Professor Wins Inaugural Ephraim Prize in Law and Economics

School of Law professor Megan Stevenson, an economist and criminal justice scholar, has won the inaugural Donald M. Ephraim Prize in Law and Economics.

Sponsored by the University of Chicago Law School, the award recognizes an early-career scholar whose work has advanced knowledge in the field and whose intellectual impact has the potential to reach the legal academy, legal profession and beyond, according to the school. The prize includes a $30,000 cash award.

Stevenson will be invited to present research at Chicago in the spring and during the 2023-24 academic year. Stevenson will receive the prize at a recognition event in Chicago.

“I am exceptionally pleased that our respected selection committee chose professor Stevenson, a distinguished and extensively published academic, for the inaugural award,” Ephraim said.

Stevenson has conducted empirical research in criminal justice reform, including bail, risk assessment, misdemeanors and juvenile justice. She also serves on the American Law and Economics Association board of directors. Her research on bail was cited extensively in a landmark federal civil rights decision, O’Donnell v. Harris County, which reformed the bail system in that part of Texas.

In 2022, Stevenson and her team received a $200,000 grant from the Laura and John Arnold Foundation to study the hidden long-term effects of incarceration. She was the 2019 winner of the Oliver E. Williamson prize for best article published in the Journal of Law, Economics, & Organization within the previous three years.

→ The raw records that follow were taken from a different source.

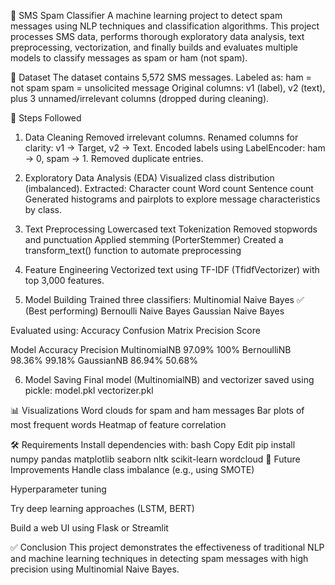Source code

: 📩 SMS Spam Classifier
A machine learning project to detect spam messages using NLP techniques and classification algorithms. This project processes SMS data, performs thorough exploratory data analysis, text preprocessing, vectorization, and finally builds and evaluates multiple models to classify messages as spam or ham (not spam).

📂 Dataset
The dataset contains 5,572 SMS messages.
Labeled as:
ham = not spam
spam = unsolicited message
Original columns: v1 (label), v2 (text), plus 3 unnamed/irrelevant columns (dropped during cleaning).

🧹 Steps Followed
1. Data Cleaning
Removed irrelevant columns.
Renamed columns for clarity: v1 → Target, v2 → Text.
Encoded labels using LabelEncoder: ham → 0, spam → 1.
Removed duplicate entries.

2. Exploratory Data Analysis (EDA)
Visualized class distribution (imbalanced).
Extracted:
Character count
Word count
Sentence count
Generated histograms and pairplots to explore message characteristics by class.

3. Text Preprocessing
Lowercased text
Tokenization
Removed stopwords and punctuation
Applied stemming (PorterStemmer)
Created a transform_text() function to automate preprocessing

4. Feature Engineering
Vectorized text using TF-IDF (TfidfVectorizer) with top 3,000 features.

5. Model Building
Trained three classifiers:
Multinomial Naive Bayes ✅ (Best performing)
Bernoulli Naive Bayes
Gaussian Naive Bayes

Evaluated using:
Accuracy
Confusion Matrix
Precision Score

Model	Accuracy	Precision
MultinomialNB	97.09%	100%
BernoulliNB	98.36%	99.18%
GaussianNB	86.94%	50.68%

6. Model Saving
Final model (MultinomialNB) and vectorizer saved using pickle:
model.pkl
vectorizer.pkl

📊 Visualizations
Word clouds for spam and ham messages
Bar plots of most frequent words
Heatmap of feature correlation

🛠️ Requirements
Install dependencies with:
bash
Copy
Edit
pip install numpy pandas matplotlib seaborn nltk scikit-learn wordcloud
🧠 Future Improvements
Handle class imbalance (e.g., using SMOTE)

Hyperparameter tuning

Try deep learning approaches (LSTM, BERT)

Build a web UI using Flask or Streamlit

✅ Conclusion
This project demonstrates the effectiveness of traditional NLP and machine learning techniques in detecting spam messages with high precision using Multinomial Naive Bayes.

In other Law School honors:

• The American Constitution Society for Law and Policy, a national student organization, named law professor Sarah Shalf its Faculty Advisor of the Year. Shalf directs UVA Law’s Community Solutions Clinic and serves as the school’s director of clinical programs.

UVA’s student chapter also received a Programming Award, given to the “strongest” American Constitution Society chapters that have conducted at least 18 substantive and compelling events during the school year, according to the society.

Shalf and the chapter were honored at the American Constitution Society National Convention in May.

An episode of the “HISTORY This Week” podcast featuring law professor Cynthia Nicoletti, a legal historian, was nominated for a Webby Award for Featured Guest Podcasts. The episode, “Reconstruction I: Secession on Trial,” explores the capture and prosecution of Confederate President Jefferson Davis after the Civil War. The award recognizes a single podcast episode showcasing a guest or special co-host.

Nicoletti’s book, “Secession on Trial: The Treason Prosecution of Jefferson Davis,” won the 2018 Cromwell Book Prize.